Mario Monti sembrava allora, a giudizio di chi lo conosceva sia come docente universitario ed esperto come pochi altri di materie economiche, sia come personaggio di levatura internazionale in seno alla Commissione europea, la persona adatta a raccogliere un’eredità tanto difficile da gestire, anche se gli mancava un mandato politico-parlamentare (non per nulla Napolitano lo nominò senatore a vita il 9 novembre, il giorno dopo la perdita della maggioranza assoluta alla Camera da parte del governo nel voto sul Rendiconto finanziario). Berlusconi si dimise il 12 novembre.
Il resto è fin troppo noto. E adesso la richiesta archiviata di impeachment di Napolitano da parte di Grillo è poco più di una barzelletta, mentre fra Renzi e Letta, del medesimo partito ma divisi sulle prospettive di entrambi, sembra accentuarsi giorno dopo giorno un dissidio che può portare a una crisi di governo tale da far sciogliere le Camere e rendere necessarie nuove elezioni anche prima che sia approvata la nuova elegge elettorale.

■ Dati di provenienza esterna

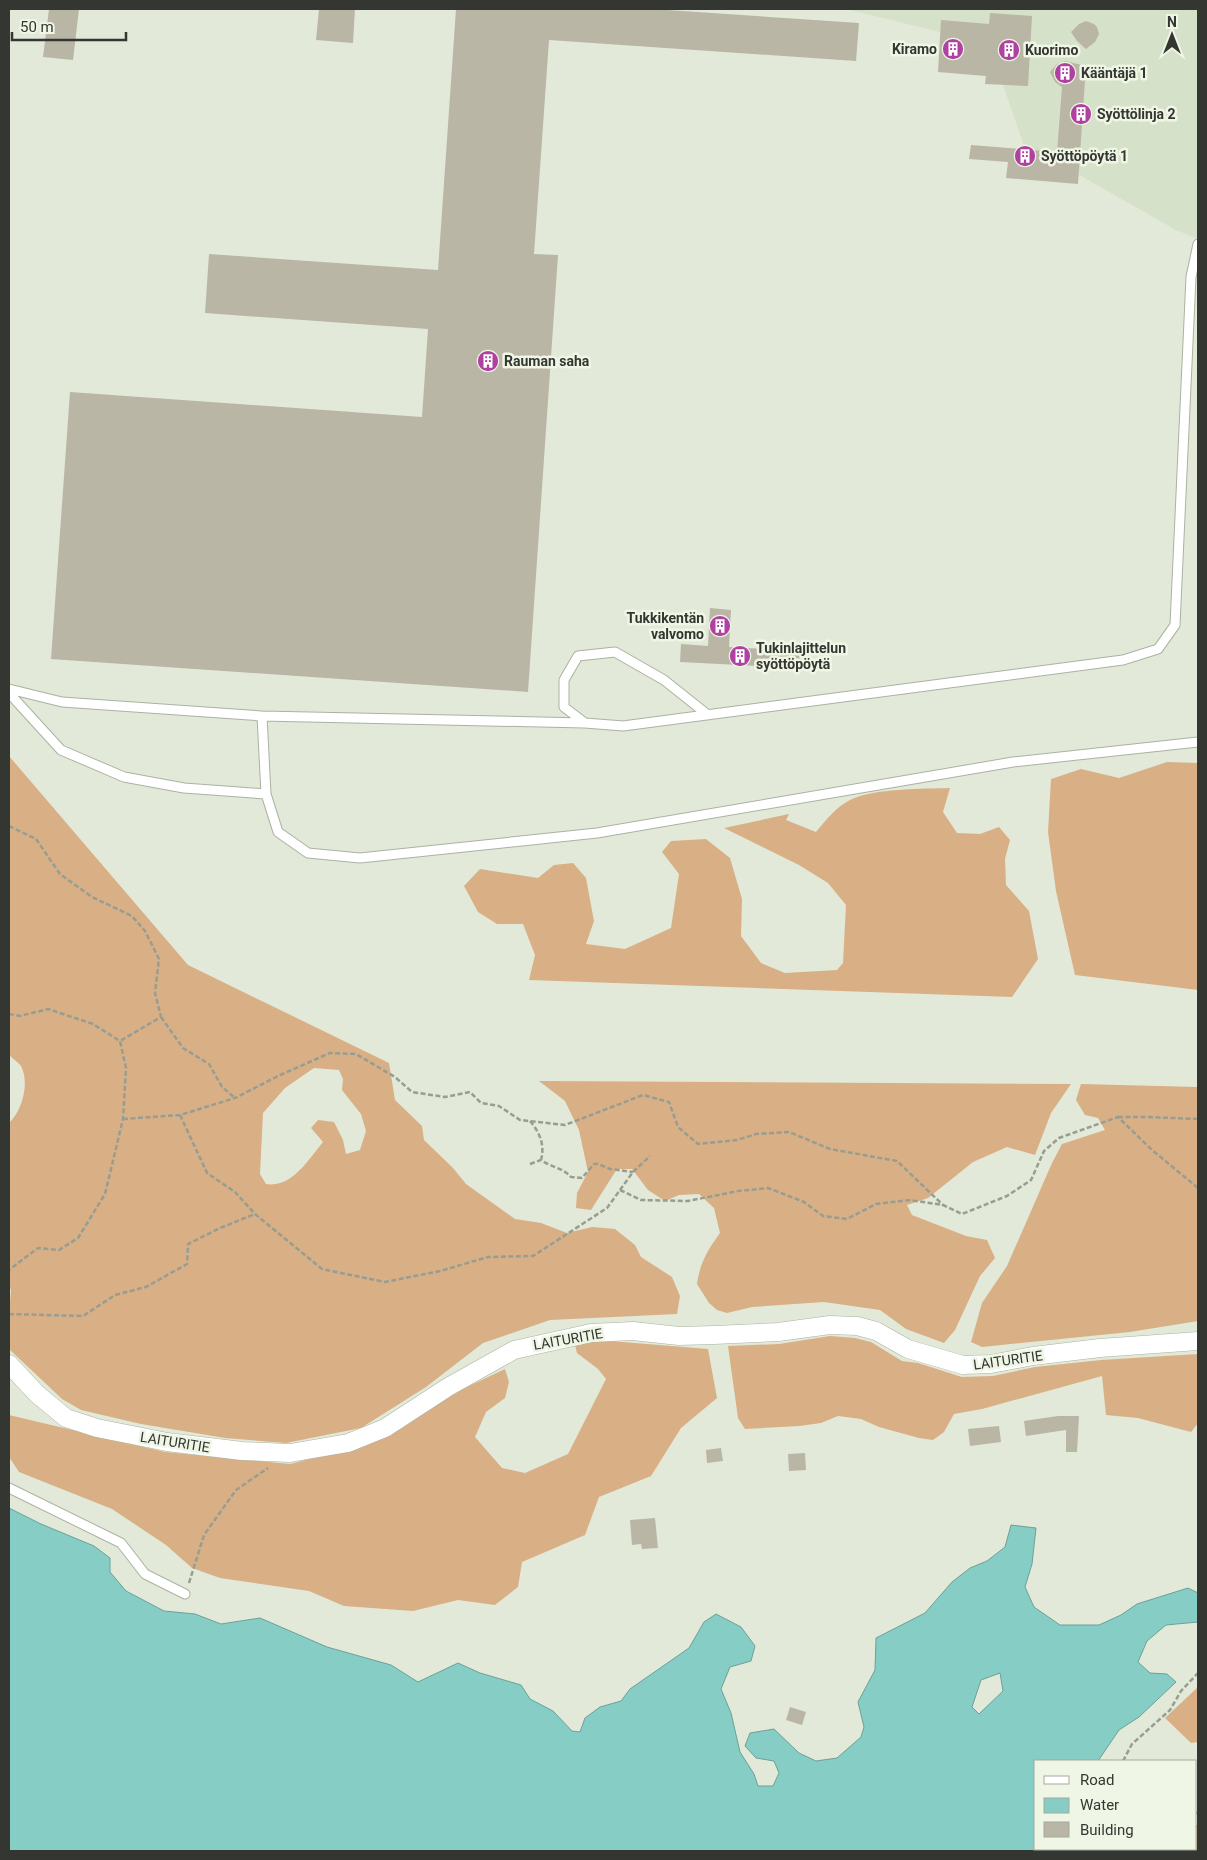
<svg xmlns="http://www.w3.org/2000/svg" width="1207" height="1860" viewBox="0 0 1207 1860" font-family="Roboto,sans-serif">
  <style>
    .built { fill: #d6e1c9 }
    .forest { fill: #d9af86; fill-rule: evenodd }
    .water { fill: #85cdc5; stroke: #6da099; fill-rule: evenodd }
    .building { fill: #bab6a6 }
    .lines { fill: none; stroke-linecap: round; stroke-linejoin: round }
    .service-casing { stroke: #abb2a1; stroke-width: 11 }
    .minor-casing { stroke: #abb2a1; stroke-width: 19 }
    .path { stroke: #989d91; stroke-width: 2.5; stroke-dasharray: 5 2.5; stroke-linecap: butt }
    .service { stroke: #fff; stroke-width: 9 }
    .minor { stroke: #fff; stroke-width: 18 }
    .labels { text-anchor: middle; stroke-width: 5; stroke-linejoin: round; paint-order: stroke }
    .poi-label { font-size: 14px; font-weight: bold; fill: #343731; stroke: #eff6e5; text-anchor: start }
    .street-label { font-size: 14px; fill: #343731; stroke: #eff6e5 }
  </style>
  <rect width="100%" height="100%" fill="#e2e9d8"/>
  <path class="built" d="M846,9H1198V239L1176,230L1023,143L989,44Z"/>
  <path class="forest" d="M9,756L188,965L389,1063L395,1100L422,1126L424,1140L453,1168L466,1184L515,1219L541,1223L567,1233L592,1227L615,1229L635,1245L641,1257L672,1277L680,1296L677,1314L550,1320L483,1343L426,1387L361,1428L286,1443L225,1438L141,1424L81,1410L62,1399L9,1349V1315L11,1289L9,1288V1123C22,1111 30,1083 21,1066C18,1062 12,1058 9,1055ZM314,1068L339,1070L343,1079L342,1090L361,1114L366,1131L360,1150L346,1154L343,1140L334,1122L318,1120L311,1128L323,1142C308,1160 292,1188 266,1184L260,1174L263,1113L285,1088Z
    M1167,762L1198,763V990L1075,975L1056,891L1048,832L1051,779L1081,769L1119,778Z
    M950,788L943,812L957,833L980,834L999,827L1010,840L1005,859L1006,885L1029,911L1038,959L1012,997L529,980L535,955L523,924H497L478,912L464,886L480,869L538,878L554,865L573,863L586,878L594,921L586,944L625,949L671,928L679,874L662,852L671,841L706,839L730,858L742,899L741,936L761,963L785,973L837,970L843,963L846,905L828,883L799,865L724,828L789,814L786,820L816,832C826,820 836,807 850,800C874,788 923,789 950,788Z
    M539,1081L1071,1084L1051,1113L1035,1155L1007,1147L973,1162L928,1198L907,1205L912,1215L966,1236L987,1240L995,1258L980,1276L955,1330L944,1343L906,1329L880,1310L824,1302L752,1307L727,1313L717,1310L709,1303L697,1284C700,1263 707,1251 720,1233L714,1208L699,1194L679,1195L665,1201L648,1190L632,1169H617L591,1210L576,1208L577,1193L588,1172L579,1130L565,1101Z
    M1081,1084L1198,1087V1321L1130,1332L982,1347L971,1342L982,1303L1007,1266L1052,1163L1062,1144L1105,1130L1098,1118L1085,1115L1076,1100Z
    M830,1336L855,1338L871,1342L902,1361L918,1363L962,1377L993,1376L1035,1367L1101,1360L1198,1354V1423L1191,1432L1138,1418L1106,1415L1102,1376L982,1409L954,1414L944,1432L933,1440L919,1438L879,1427L861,1419L838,1416L821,1423L799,1426L745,1429L738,1418L728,1346L779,1344Z
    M598,1340L708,1349L717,1398L681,1428L651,1476L599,1497L585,1535L522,1562L518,1587L495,1605L458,1600L413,1611L344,1606L309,1591L220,1578L192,1568L166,1545L112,1509L19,1472L9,1457V1415L165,1452L290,1464L371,1443L401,1429L448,1396L505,1369L509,1382L505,1398L486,1412L475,1437L502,1468L525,1473L568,1454L606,1379L598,1369L577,1353L575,1345Z
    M1198,1687V1742L1191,1743L1165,1718Z
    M1198,1826V1851H1072L1074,1849H1142L1144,1850L1196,1849V1828Z"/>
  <path class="water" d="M9,1508L41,1524L94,1546L110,1558V1572L126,1591L164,1611L195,1614L221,1624L260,1618L327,1647L391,1665L418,1682L458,1663L480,1673L521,1685L530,1699L553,1711L572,1731L580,1732L585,1718L600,1707L621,1701L630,1689L689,1648L704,1622L716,1614L741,1627L755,1646L751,1661L730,1667L721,1689L731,1713L740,1752L754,1774L758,1786H773L779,1773L774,1761L756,1758L745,1746L750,1733L774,1729L799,1753L816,1761L837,1758L861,1737L864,1727L858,1702L875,1670L876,1638L925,1613L952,1582L970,1568L987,1561L1005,1547L1011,1525L1036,1528L1032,1564L1025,1587L1034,1607L1060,1625H1099L1121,1615L1137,1604L1188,1588L1198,1593V1622L1166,1625L1147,1641L1138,1662L1150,1673L1167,1674L1176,1682L1139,1717L1119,1730L1098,1761H1036V1849H1046L1043,1851H9ZM1000,1673L1003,1691L979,1714L972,1707L981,1680Z"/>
  <path class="building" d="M49,9H79L73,60L43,57Z
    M319,9H355L353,43L316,40Z
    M456,9H653L859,23L856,61L549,40L534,254L558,255L528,692L51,659L70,392L422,417L428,329L205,313L209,254L438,270Z
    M990,13L1032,16L1028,86L985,84L986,76L938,72L941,20L989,24Z
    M1086,21L1094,24L1097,27L1099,34L1095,42L1086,49L1077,41L1071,32L1079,24Z
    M1065,61L1086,66L1078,184L1006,178L1008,162L969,159L971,145L1057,152L1062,87L1055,82L1050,72L1057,64Z
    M710,608L731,610L729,647L801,651L800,668L680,662L681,644L708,646Z
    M1058,1416H1079L1077,1452H1066V1430L1026,1436L1024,1421Z
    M999,1426L1001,1442L970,1446L968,1429Z
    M721,1448L723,1461L707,1463L706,1450Z
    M805,1453L806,1470L789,1471L788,1454Z
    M655,1518L658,1548L642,1549L641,1544L632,1545L630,1520Z
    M790,1707L806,1712L802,1725L786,1720Z"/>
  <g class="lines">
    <g class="service-casing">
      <path id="service" d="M9,689L62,702L262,716L585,723
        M9,693L61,750L124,777L184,788L266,794
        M708,715L664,680L615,652L578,656L564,680V707L585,723L623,726L1123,660L1158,649L1175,625L1191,277L1198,244
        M262,716L266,794L278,832L308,853L360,858L597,833L1013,762L1198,742
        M9,1488L121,1543L145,1574L185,1594"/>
    </g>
    <g class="minor-casing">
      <path id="minor" d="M9,1364L37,1394L66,1418L97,1428L167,1442L242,1451L290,1453L348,1443L385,1428L448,1387L514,1350L591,1333L633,1331L679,1336L714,1335L778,1332L830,1325L857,1326L876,1331L908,1349L963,1365L991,1364L1033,1356L1100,1348L1198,1341"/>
    </g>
    <path class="path" d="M9,826L36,839L60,874L92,897L132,916L145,931L159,959L155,993L161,1017L120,1041
      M9,1014L20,1016L48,1009L93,1024L120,1041L126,1068L123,1119L105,1194L78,1238L59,1250L38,1248L9,1270
      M161,1017L183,1048L209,1064L222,1087L235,1098
      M180,1115L207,1173L235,1192L255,1214L322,1269L385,1282L440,1271L488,1257L533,1256L607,1208L633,1172L650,1156
      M1118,1117H1147L1198,1119
      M123,1119L180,1115L235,1098L280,1075L330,1053L356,1054L395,1077L412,1092L445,1097L470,1092L481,1103L499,1106L520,1120L565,1125L643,1095L669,1102L678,1127L698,1144L737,1140L756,1134L789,1132L830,1149L897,1161L943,1205
      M530,1121C540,1133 545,1145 541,1160
      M530,1164L541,1160C551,1167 563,1168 571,1177L582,1178L594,1164H598L610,1169L633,1172
      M620,1190L641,1200L688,1201L738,1191L768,1188L804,1202L823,1216L847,1219L876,1204L910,1200L943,1205L962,1214L1007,1196L1031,1180L1044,1151L1059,1138L1118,1117L1152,1150L1198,1188
      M9,1314L83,1316L115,1295L146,1287L187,1264L188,1244L220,1228L255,1214
      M189,1583L204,1535L236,1490L268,1468
      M1123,1761L1132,1744L1170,1710L1181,1691L1198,1673
      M1196,1813H1198
      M1196,1826L1198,1827
      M1089,1851L1090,1849"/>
    <use href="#service" class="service"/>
    <use href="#minor" class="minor"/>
  </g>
  <defs>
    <g id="building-disc" transform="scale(1.125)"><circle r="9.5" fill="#af42a1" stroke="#eff6e5"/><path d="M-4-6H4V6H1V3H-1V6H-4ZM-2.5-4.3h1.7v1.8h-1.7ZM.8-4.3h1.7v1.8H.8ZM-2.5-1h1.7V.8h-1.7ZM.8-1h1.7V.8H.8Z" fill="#fff"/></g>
  </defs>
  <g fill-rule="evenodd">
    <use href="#building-disc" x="953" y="49"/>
    <use href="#building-disc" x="1009" y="50"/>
    <use href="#building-disc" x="1065" y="73"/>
    <use href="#building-disc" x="1081" y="114"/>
    <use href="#building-disc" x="1025" y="156"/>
    <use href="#building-disc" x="488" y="361"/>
    <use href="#building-disc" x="720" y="626"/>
    <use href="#building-disc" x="740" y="656"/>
  </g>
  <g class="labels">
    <g class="poi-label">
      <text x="937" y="54" text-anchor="end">Kiramo</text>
      <text x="1025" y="55">Kuorimo</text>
      <text x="1081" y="78">Kääntäjä 1</text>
      <text x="1097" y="119">Syöttölinja 2</text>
      <text x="1041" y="161">Syöttöpöytä 1</text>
      <text x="504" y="366">Rauman saha</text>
      <text x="704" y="623" text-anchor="end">Tukkikentän<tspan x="704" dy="16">valvomo</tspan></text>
      <text x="756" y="653">Tukinlajittelun<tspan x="756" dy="16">syöttöpöytä</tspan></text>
    </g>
    <g class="street-label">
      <text transform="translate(568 1339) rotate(-10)" y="5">LAITURITIE</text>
      <text transform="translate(1008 1360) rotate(-8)" y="5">LAITURITIE</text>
      <text transform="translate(175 1442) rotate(9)" y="5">LAITURITIE</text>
    </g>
  </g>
  <rect width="1207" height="1860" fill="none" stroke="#343731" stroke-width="20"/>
  <rect x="1034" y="1760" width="162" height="90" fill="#eff6e5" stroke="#a4aa9d"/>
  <rect x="1044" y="1776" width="25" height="8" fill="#ffffff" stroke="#a4aa9d"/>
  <text x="1080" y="1785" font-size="15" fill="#343731">Road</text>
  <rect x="1044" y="1798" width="25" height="15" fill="#85cdc5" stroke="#a4aa9d"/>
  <text x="1080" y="1810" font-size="15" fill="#343731">Water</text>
  <rect x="1044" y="1822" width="25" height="15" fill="#bab6a6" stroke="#a4aa9d"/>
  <text x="1080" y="1835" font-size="15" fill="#343731">Building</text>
  <g transform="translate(1172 35)" stroke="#eff6e5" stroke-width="4" paint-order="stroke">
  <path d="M0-4L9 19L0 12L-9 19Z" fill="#343731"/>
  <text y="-8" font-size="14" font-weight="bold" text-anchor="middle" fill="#343731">N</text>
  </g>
  <path d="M12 32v8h114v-8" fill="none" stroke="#343731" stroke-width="2.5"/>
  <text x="20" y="32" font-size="15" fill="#343731" stroke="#eff6e5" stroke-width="4" paint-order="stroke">50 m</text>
</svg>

Tutto sta cambiando in questi giorni, mentre domenica si vota in Sardegna per il Consiglio regionale (manca il M5S, che aveva preso la maggioranza dei voti alle “politiche” dello scorso marzo e che si è diviso inutilmente nella scelta del candidato alla presidenza regionale). Anche da quel voto si capirà cosa ci attende nelle prossime settimane.